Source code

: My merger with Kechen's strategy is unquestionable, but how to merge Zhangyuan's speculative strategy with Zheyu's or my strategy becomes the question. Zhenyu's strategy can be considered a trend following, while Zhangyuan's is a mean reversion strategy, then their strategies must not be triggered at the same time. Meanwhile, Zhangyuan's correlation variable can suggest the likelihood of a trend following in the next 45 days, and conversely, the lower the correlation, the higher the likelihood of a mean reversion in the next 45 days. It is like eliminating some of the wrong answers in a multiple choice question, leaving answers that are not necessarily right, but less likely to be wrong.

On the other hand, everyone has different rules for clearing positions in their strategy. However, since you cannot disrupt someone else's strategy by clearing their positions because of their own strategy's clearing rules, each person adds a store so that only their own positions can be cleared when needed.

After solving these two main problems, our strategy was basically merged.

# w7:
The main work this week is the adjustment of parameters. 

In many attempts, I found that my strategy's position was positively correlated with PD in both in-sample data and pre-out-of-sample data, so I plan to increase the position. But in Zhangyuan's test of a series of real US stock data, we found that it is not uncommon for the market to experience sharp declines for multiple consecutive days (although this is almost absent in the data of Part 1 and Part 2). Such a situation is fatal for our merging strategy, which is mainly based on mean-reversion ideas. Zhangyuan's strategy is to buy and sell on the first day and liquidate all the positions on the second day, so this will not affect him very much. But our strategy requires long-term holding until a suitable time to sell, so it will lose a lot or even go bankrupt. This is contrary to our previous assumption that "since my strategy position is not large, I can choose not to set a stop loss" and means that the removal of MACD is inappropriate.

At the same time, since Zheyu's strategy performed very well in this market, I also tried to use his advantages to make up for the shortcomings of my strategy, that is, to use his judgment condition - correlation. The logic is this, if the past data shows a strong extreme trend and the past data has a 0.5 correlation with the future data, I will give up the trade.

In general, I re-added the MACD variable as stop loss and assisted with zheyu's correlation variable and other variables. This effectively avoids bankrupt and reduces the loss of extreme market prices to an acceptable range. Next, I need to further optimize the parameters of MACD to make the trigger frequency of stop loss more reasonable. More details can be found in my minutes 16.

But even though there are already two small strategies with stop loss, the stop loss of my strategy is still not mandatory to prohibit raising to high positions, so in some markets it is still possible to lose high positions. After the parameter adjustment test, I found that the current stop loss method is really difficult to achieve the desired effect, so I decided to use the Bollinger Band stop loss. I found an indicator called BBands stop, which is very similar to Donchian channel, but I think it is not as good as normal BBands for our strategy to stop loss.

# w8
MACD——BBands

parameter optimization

== == ==

## [About this exercise]
What you should produce is an exact copy of the records above.

## [The completed task]
Source code

: My merger with Kechen's strategy is unquestionable, but how to merge Zhangyuan's speculative strategy with Zheyu's or my strategy becomes the question. Zhenyu's strategy can be considered a trend following, while Zhangyuan's is a mean reversion strategy, then their strategies must not be triggered at the same time. Meanwhile, Zhangyuan's correlation variable can suggest the likelihood of a trend following in the next 45 days, and conversely, the lower the correlation, the higher the likelihood of a mean reversion in the next 45 days. It is like eliminating some of the wrong answers in a multiple choice question, leaving answers that are not necessarily right, but less likely to be wrong.

On the other hand, everyone has different rules for clearing positions in their strategy. However, since you cannot disrupt someone else's strategy by clearing their positions because of their own strategy's clearing rules, each person adds a store so that only their own positions can be cleared when needed.

After solving these two main problems, our strategy was basically merged.

# w7:
The main work this week is the adjustment of parameters. 

In many attempts, I found that my strategy's position was positively correlated with PD in both in-sample data and pre-out-of-sample data, so I plan to increase the position. But in Zhangyuan's test of a series of real US stock data, we found that it is not uncommon for the market to experience sharp declines for multiple consecutive days (although this is almost absent in the data of Part 1 and Part 2). Such a situation is fatal for our merging strategy, which is mainly based on mean-reversion ideas. Zhangyuan's strategy is to buy and sell on the first day and liquidate all the positions on the second day, so this will not affect him very much. But our strategy requires long-term holding until a suitable time to sell, so it will lose a lot or even go bankrupt. This is contrary to our previous assumption that "since my strategy position is not large, I can choose not to set a stop loss" and means that the removal of MACD is inappropriate.

At the same time, since Zheyu's strategy performed very well in this market, I also tried to use his advantages to make up for the shortcomings of my strategy, that is, to use his judgment condition - correlation. The logic is this, if the past data shows a strong extreme trend and the past data has a 0.5 correlation with the future data, I will give up the trade.

In general, I re-added the MACD variable as stop loss and assisted with zheyu's correlation variable and other variables. This effectively avoids bankrupt and reduces the loss of extreme market prices to an acceptable range. Next, I need to further optimize the parameters of MACD to make the trigger frequency of stop loss more reasonable. More details can be found in my minutes 16.

But even though there are already two small strategies with stop loss, the stop loss of my strategy is still not mandatory to prohibit raising to high positions, so in some markets it is still possible to lose high positions. After the parameter adjustment test, I found that the current stop loss method is really difficult to achieve the desired effect, so I decided to use the Bollinger Band stop loss. I found an indicator called BBands stop, which is very similar to Donchian channel, but I think it is not as good as normal BBands for our strategy to stop loss.

# w8
MACD——BBands

parameter optimization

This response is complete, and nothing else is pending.